アメリカアリタソウの萼につつまれた肥果(一般に種子とよばれ播種にもちいられる)に, その風乾重の100%に相当する水をふくませて, 約25°の温度で24時間催芽後, 約35°, 25°, 15°および5°の温度でそれぞれ5日間春化し, 吸水催芽のみをおこなった胞果を対照として, 1957年4月6日, 同時に播種した.
1) 35°処理はほとんど発芽しなくなり, 25°処理の発芽率は対照とほぼひとしく, 150処理および5°処理の発芽率は対照より10%以上も増加した. また15°処理の発芽は他の処理,対照より約1日はやまった.

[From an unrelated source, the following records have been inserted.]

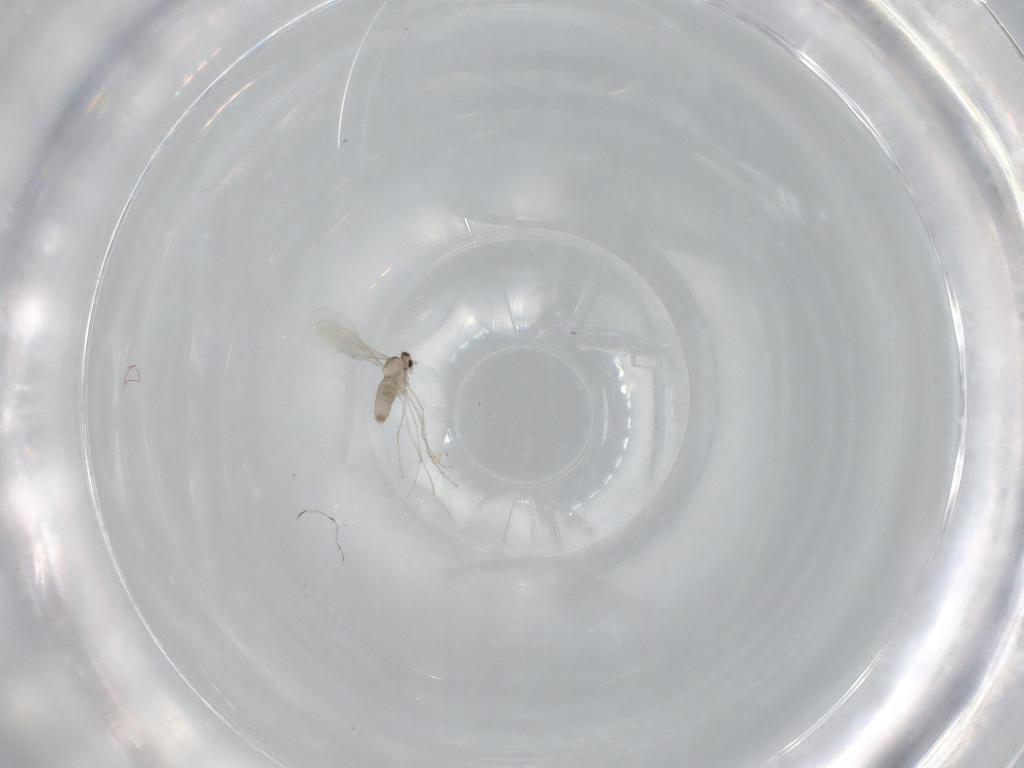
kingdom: Animalia
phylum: Arthropoda
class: Insecta
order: Diptera
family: Cecidomyiidae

2) 35°処理および25°処理は約4日, 対照よ り早く花が咲いたが, 15°処理の開花は対照とかわらず, 5°処理の開花は対照より約3日おくれた. よって, アメリカアリタソウは, すくなくとも35°~25°の比較的高温で, その温度発育段階を通過しうるとかんがえられる.
3) 1株あたりの収果量はかわらないが, 果実中にふくまれている精油含量は春化により大きな影響をうけた. 35°処理および25°処理は対照にたいし数%, 15°処理は対照にたいし10%以上増加したが, 5°処理と対照間には差はみとめられなかった. 精油中のアスカリドール含量においては, 各処理, 対照間には差はみとめられなかった.
なお, 15°前後の温度で10日間および20日間春化した1955年度の実験によると, 精油含量は10日処理は対照にたいし26%, 20日処理は11%増加した.
以上の結果より, アメリカアリタソウを15°前後の温度で, とくに10日間春化することは, 精油収量の増加をもたらし, 栽培上有利であると考えられる.
また,植物の温度発育段階における温度は発育に関係するのみでなく, その成分含量にたいしても直接的な大ぎな影響力を有するらしい.